Morrisey said the rule is “yet another attempt of unelected bureaucrats to push something the law doesn’t allow.”
“Here, the EPA again is trying to transform the nation’s entire grid, forcing power plants to shutter,” he said. “And adding injury to unlawfulness, the Biden administration packaged this rule with several other rules aimed at destroying traditional energy providers.”
The new rules would require existing coal and new natural gas power plants to either cut or capture 90% of their climate pollution by 2032. The rules are expected to reduce the carbon dioxide emissions from the sector by 75% compared to a peak in 2005.
In his statement, Kavanaugh said there was no reason to rule to put this issue on the court’s emergency docket.
“In my view, the applicants have shown a strong likelihood of success on the merits as to at least some of their challenges to the Environmental Protection Agency’s rule,” he wrote. “But because the applicants need not start compliance work until June 2025, they are unlikely to suffer irreparable harm before the Court of Appeals for the D.C. Circuit decides the merits.
“So, this court understandably denies the stay applications for now. Given that the D.C. Circuit is proceeding with dispatch, it should resolve the case in its current term. After the D.C. Circuit decides the case, the non-prevailing parties could, if circumstances warrant, seek appropriate relief in this court pending this court’s disposition of any petition for certiorari, and if certiorari is granted, the ultimate disposition of the case.”
Earlier this month, the Supreme Court also rule in favor of Biden administration EPA rules that would cut methane gas emissions and mercury.
The challengers in this case said the EPA rules would be too costly for power plants and could force them to close, also saying the agency relied on “inadequately demonstrated technologies on unworkable timeframes, effectively squeezing plants into retirement.”
Morrisey referred to the 2022 U.S. Supreme Court ruling in West Virginia v. EPA.
“West Virginia v. EPA is clear that Congress placed real limits on what the EPA can do, and we will ensure those limits are upheld,” Morrisey said. “This green new deal agenda the Biden administration continues to force onto the people is setting up the plants to fail and therefore shutter, threatening the nation’s already stretched grid.”

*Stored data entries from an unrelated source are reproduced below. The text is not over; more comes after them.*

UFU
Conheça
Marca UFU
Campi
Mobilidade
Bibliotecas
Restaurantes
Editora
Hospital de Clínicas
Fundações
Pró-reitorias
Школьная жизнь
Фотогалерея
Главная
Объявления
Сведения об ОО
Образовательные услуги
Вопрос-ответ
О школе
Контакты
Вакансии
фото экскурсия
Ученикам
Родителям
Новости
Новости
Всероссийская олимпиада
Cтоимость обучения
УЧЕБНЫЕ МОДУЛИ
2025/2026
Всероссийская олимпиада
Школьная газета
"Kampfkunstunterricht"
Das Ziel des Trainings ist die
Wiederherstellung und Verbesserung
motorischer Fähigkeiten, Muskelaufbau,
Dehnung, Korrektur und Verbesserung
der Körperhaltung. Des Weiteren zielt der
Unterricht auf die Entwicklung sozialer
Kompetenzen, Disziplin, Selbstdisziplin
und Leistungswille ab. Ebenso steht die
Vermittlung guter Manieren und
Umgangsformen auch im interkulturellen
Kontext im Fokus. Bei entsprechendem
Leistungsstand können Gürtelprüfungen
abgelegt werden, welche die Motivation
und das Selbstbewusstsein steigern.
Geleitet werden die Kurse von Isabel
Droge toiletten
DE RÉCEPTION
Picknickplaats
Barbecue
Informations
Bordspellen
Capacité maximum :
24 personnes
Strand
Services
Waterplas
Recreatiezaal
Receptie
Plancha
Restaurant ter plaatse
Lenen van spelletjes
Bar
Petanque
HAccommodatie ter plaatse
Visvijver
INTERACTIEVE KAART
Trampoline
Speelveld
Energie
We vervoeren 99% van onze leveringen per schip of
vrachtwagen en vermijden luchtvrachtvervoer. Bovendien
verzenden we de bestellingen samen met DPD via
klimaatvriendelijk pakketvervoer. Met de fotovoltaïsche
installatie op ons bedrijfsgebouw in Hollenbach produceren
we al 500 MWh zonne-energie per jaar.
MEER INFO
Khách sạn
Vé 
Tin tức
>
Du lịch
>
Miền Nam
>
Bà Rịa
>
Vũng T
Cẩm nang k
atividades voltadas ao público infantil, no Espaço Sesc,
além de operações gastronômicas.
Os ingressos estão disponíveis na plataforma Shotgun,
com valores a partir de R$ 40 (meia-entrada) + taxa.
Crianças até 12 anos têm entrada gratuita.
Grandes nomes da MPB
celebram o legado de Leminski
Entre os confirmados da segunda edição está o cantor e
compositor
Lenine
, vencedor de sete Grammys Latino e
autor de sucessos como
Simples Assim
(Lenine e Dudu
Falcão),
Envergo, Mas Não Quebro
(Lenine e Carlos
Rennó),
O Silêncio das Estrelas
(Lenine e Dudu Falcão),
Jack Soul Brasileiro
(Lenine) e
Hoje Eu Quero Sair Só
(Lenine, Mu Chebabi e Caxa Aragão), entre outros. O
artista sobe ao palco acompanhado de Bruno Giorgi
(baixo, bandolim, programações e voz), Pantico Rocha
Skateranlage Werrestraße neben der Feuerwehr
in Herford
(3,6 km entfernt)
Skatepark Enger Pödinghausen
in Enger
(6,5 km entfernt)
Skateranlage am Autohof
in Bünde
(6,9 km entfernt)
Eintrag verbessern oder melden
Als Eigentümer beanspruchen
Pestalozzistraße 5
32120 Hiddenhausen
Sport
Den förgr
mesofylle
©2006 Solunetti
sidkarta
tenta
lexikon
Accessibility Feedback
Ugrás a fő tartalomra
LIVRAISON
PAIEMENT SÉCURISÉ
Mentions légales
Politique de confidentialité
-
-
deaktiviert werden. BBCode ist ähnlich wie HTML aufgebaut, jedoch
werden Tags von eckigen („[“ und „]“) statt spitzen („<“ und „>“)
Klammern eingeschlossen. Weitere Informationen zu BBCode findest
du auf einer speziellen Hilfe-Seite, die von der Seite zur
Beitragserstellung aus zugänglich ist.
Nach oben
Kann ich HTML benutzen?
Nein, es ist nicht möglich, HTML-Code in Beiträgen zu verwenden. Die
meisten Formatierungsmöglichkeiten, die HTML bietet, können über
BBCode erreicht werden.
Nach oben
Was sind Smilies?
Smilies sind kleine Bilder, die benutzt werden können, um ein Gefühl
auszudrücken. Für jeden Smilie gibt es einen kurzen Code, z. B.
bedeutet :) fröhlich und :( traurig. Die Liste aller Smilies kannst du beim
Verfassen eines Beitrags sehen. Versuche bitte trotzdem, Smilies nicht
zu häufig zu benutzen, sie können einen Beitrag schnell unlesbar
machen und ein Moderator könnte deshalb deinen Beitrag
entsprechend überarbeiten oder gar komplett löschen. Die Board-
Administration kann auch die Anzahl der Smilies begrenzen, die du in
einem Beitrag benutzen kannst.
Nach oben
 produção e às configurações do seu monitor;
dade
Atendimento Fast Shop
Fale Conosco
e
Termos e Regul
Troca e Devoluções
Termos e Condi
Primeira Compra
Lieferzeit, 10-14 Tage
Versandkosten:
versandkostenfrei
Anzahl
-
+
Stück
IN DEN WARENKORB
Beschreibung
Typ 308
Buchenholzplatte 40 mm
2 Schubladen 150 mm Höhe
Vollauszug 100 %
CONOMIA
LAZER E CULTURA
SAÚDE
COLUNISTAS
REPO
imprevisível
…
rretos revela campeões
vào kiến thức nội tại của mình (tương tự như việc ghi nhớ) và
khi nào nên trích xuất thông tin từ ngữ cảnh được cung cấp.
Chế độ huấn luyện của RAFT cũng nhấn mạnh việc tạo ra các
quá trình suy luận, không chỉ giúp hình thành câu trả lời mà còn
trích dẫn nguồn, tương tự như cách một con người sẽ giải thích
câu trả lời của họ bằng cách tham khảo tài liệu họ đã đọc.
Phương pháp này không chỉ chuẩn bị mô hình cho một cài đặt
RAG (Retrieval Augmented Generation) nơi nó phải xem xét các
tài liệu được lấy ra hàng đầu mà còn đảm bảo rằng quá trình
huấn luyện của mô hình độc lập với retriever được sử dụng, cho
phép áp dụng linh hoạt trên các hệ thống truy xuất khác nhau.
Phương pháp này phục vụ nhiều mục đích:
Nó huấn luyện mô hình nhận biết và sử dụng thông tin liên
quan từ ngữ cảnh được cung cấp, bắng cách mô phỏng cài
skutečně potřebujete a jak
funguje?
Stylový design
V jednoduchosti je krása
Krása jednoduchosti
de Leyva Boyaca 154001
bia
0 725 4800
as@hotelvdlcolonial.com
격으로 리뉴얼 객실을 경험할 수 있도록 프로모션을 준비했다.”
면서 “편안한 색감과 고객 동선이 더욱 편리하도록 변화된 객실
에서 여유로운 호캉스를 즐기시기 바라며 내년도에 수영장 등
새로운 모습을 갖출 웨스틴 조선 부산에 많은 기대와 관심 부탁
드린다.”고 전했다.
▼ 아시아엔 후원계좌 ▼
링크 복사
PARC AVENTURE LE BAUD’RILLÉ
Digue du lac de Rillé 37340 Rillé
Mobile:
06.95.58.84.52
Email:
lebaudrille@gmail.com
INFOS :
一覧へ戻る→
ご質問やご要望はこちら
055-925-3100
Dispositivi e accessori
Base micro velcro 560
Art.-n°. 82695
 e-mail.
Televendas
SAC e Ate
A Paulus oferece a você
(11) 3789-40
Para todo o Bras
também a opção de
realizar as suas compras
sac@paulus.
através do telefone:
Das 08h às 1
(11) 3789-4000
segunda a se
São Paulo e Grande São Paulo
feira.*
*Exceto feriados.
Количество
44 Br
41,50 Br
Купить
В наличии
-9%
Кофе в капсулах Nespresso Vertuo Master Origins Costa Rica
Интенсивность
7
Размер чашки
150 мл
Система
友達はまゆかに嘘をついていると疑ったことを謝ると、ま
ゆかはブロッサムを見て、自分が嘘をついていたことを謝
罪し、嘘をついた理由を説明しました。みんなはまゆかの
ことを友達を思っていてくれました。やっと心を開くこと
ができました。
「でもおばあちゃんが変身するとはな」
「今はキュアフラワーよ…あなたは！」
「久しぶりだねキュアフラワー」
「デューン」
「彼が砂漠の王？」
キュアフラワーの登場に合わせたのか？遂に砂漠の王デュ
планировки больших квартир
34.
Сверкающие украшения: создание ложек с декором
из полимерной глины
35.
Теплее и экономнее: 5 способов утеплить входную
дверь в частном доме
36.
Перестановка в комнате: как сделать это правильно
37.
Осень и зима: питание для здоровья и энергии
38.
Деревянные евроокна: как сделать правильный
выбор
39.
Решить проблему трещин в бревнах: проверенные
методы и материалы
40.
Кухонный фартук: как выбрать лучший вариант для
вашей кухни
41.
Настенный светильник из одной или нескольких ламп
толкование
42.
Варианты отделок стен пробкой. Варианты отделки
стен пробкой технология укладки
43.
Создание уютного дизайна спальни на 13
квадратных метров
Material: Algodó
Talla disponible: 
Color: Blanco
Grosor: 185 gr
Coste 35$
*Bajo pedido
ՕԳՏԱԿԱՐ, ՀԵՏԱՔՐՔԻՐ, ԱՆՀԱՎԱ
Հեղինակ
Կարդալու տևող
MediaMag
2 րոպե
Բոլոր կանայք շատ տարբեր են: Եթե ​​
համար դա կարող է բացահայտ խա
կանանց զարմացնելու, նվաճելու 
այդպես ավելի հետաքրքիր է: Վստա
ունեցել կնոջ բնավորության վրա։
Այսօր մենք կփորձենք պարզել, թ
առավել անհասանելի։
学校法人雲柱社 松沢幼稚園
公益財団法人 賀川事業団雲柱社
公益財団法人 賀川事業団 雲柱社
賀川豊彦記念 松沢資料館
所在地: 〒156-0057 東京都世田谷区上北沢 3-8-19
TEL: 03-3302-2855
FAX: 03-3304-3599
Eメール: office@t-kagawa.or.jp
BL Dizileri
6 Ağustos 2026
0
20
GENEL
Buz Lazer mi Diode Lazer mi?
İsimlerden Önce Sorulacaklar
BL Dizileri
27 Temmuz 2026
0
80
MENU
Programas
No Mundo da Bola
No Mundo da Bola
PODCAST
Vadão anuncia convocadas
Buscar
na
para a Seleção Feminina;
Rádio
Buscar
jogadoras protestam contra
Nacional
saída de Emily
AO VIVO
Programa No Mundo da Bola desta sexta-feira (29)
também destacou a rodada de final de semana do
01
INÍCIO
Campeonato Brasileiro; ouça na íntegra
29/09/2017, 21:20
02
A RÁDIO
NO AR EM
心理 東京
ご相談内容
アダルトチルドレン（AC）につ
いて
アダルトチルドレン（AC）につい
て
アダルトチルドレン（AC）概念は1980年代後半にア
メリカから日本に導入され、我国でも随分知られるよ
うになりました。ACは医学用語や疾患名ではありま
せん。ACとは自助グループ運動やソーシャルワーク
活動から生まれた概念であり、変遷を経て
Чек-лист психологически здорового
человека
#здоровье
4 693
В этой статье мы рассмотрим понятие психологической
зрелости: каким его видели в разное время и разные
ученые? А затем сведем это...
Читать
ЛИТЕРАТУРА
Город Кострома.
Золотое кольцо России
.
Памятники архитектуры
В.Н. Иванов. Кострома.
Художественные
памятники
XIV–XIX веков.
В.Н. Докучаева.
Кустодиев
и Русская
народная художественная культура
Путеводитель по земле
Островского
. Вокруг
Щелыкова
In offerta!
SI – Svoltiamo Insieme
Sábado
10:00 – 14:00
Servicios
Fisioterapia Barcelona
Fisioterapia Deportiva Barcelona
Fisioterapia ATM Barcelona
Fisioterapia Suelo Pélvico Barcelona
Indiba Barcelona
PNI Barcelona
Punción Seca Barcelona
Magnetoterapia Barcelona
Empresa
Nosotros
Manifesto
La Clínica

The president and CEO of America's Power, which is part of the challenge, also expressed disappointment in the Supreme Court decision declining to stay.
“While we are disappointed that the Supreme Court declined to stay the EPA’s Carbon Rule, we are grateful that Justice Kavanaugh and Justice Gorsuch stated their belief that some of the challenges raised in our complaint have ‘a strong likelihood of success on the merits’" Michelle Bloodworth said. “We have long stated that the EPA’s Carbon Rule is an illegal overreach of the agency’s authority and would undermine the reliability of our nation’s electrical grid. By forcing the premature retirement of coal plants, the EPA would reduce needed sources of electricity at the same time electricity demand is exploding. Coal-based electricity is essential to ensuring the United States can develop and deploy artificial intelligence and not fall behind other nations like China.
“America’s Power has joined the 27 states who are challenging this rule in having our arguments heard by the D.C. Circuit Court of Appeals. We believe the courts will ultimately determine that the EPA has once again gone too far and will strike down this rule based on the merits of our challenge.”
Alabama, Alaska, Arkansas, Florida, Georgia, Idaho, Iowa, Kentucky, Louisiana, Mississippi, Missouri, Montana, Nebraska, New Hampshire, North Dakota, Oklahoma, South Carolina, South Dakota, Tennessee, Texas, Utah, Virginia and Wyoming joined the West Virginia- and Indiana-led application to the Supreme Court.